8 Ağustos 2010 Pazar

cehennem hava alıyor.

anneannem öyle der. kapılarını açmışlar, havalandırıyolar. asfalteriten diye de anarız bu havayı, bodrumda mesela sahiden asfalt erir.


hanımların dikkatine! overlok makinesi ayağınıza geldi! halı, kilim, yolluk, paspas kenarına overlok çekilir! 5 dakikada yapılır, hemen teslim edilir! - her pazar bu anonsla sokağımda bir heyecan.

bu havada havuza gidersek güneş çarpmasından yığılabiliriz gibi geldi. klimalı yerler belli, sıradan tavaf. bi de ben önce food inc. üstüne de the cove izleyince, iyice bir her şeyden tiksindim bu ara. bıraksalar sadece menekşemi yiycem, en azından nerden geldiğini filan biliyorum.

kitabımı o kadar sevdim ki bitmesin diye okuyamıyorum. fena.

bu aralar, aslında manşetlerde olması gereken tek haber bence bu.

çünkü bu ülkede bir başbakan, "memur" diye hakaret edebiliyor muhalefet liderine. alay diyelim ya da, ne fark eder. muhalefet de durur mu, hooop anında cevabı yapıştırıyor. duymamazlıktan gelip, bu çukura boğazına kadar gömülmeyip, bi zahmet oy kullanacağımız 23 maddelik paketten bahsedemiyor muhalefet. bahsediyorsa da medya bu "cevaba cevap- lafa laf" halleri, karagözle hacivatlaşmayı manşet yapmayı tercih ediyor. susup, kaale bile almayıp, esas konuyu konuşmak, oltaya yeme gelmemek - olmuyor, olamıyor. bakınız kemal beyler de, o didişmenin dayanılmaz çekiciliğine, "ah nası da kodu lafı" hazırcevaplığının aldığı şak şaklanmaya yenildi. ha mucize beklediğimden değil ama bence muhalefet en bazal haliyle bu olmalı: susabilmek. konuyu sürekli sataşmayla bir lafazanlık yarışına çevirmek, tabii ki hükümetin işine gelecektir. muhalefetin ağzından çıkan kelimeleri bile belirliyor böylece. sakızını ikram ediyor, kemal bey de çiğneyip balon filan patlatıyor. konu çok farklı şeyler olmalıydı, pal sokağı çocukları misali tekerlemelerle birbirine dil çıkartmak değil. sıcakta inanın çekilmiyor. bi de bugün konu referandum değil de genel seçim olsa nolucaktı acaba? seçim otobüsünün lastiklerini patlatmak, mikrofonu fişten çekmek filan heralde bi sonraki aşama.
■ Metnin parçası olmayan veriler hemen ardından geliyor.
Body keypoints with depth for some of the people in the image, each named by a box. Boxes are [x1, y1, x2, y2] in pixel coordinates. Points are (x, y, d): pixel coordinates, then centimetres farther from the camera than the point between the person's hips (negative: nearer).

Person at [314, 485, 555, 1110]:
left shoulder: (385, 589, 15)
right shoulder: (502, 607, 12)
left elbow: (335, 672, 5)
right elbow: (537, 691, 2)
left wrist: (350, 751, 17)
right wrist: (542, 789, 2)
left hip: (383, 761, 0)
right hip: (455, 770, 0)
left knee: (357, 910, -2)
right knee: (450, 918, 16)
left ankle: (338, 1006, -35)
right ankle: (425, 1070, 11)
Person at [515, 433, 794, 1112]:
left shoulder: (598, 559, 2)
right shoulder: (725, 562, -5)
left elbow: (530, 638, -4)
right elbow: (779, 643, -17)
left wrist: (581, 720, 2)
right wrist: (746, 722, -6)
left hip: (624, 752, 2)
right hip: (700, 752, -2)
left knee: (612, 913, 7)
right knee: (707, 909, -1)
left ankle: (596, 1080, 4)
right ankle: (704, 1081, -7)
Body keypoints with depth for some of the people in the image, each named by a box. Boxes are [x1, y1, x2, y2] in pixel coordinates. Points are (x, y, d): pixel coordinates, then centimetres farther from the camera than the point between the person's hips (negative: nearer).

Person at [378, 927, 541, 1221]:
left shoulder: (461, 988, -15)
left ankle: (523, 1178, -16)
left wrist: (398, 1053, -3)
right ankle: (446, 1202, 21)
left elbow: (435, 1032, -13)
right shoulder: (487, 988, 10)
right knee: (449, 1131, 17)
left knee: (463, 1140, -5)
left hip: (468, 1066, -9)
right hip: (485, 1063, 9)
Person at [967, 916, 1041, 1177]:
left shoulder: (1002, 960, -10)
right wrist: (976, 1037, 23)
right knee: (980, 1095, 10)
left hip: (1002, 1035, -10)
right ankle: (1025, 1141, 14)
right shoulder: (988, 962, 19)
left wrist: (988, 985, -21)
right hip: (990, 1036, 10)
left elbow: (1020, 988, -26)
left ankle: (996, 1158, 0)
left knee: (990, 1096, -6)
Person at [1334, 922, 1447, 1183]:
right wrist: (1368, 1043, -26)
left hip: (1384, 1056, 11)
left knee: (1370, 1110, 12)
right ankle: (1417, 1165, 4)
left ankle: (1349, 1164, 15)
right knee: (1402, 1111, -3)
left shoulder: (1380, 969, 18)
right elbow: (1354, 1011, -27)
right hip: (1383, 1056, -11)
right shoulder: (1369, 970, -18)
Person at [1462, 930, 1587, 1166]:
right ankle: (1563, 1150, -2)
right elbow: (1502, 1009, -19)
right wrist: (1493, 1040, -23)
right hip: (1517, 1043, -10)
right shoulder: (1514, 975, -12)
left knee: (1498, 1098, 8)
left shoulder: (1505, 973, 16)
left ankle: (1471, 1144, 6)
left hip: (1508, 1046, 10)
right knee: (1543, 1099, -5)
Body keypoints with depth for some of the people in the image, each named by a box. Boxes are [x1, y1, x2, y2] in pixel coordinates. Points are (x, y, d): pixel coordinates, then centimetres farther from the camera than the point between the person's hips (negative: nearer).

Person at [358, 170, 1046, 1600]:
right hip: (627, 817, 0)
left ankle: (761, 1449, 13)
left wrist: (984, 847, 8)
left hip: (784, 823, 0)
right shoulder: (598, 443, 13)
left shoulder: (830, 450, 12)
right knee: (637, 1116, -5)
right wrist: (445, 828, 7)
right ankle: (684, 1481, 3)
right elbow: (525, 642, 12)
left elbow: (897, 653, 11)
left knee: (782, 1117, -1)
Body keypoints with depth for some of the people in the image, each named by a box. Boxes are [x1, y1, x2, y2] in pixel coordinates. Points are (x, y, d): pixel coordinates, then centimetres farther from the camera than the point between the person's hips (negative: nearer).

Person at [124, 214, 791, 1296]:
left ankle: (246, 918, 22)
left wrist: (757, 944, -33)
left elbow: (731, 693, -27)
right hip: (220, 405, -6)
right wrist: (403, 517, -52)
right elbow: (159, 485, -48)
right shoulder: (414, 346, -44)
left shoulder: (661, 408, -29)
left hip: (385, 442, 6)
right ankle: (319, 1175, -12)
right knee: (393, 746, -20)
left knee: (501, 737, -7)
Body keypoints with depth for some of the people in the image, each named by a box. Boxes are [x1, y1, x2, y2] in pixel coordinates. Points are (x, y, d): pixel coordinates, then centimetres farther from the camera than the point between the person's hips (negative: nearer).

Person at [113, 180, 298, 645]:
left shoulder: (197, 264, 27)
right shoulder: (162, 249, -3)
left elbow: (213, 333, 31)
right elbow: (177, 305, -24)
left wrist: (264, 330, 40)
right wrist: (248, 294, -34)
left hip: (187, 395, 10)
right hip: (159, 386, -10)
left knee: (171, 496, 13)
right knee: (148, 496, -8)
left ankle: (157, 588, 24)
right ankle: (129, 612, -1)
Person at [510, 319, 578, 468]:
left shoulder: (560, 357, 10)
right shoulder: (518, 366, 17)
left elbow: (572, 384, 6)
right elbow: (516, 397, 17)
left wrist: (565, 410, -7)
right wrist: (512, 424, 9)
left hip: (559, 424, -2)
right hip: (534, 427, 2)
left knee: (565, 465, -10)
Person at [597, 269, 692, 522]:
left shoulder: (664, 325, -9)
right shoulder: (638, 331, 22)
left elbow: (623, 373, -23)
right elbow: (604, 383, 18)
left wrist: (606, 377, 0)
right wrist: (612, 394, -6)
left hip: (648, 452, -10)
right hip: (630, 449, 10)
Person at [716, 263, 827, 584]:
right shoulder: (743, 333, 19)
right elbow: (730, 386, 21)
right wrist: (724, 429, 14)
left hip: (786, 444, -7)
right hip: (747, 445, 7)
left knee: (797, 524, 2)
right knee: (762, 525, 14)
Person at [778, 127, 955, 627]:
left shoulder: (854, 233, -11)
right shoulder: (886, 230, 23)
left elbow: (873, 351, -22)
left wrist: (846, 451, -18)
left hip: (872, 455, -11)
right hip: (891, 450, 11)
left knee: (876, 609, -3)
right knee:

44 yaşında bir öğretmen, günde 40 lira için, dimdik yürüyerek girmesi gereken okulunda hamallık yapıyor.
bu sıcakta, bu berbat havada, öğretmen olduğu okulda hamallık yaparken fenalaşıp, ölüyor.
muhalefetle hükümet, feshane şenlikleri kapsamında birbirine laf atarak halkı eğlendirebilir. birileri de rica edicem şu nimet çubu.kçuyu sustursun. "seçmeseydi, yapmasaydı" demek, o seçeneklerin berbatlığını değiştirmiyor hanfendi. sizin belirlediğiniz seçenekler olduğunu da. kırk katırla kırık satır arasında tercih yaparken, zaten pek bir şey beklemiyor memurunuz, merak etmeyin. susun, yeter. sahiden.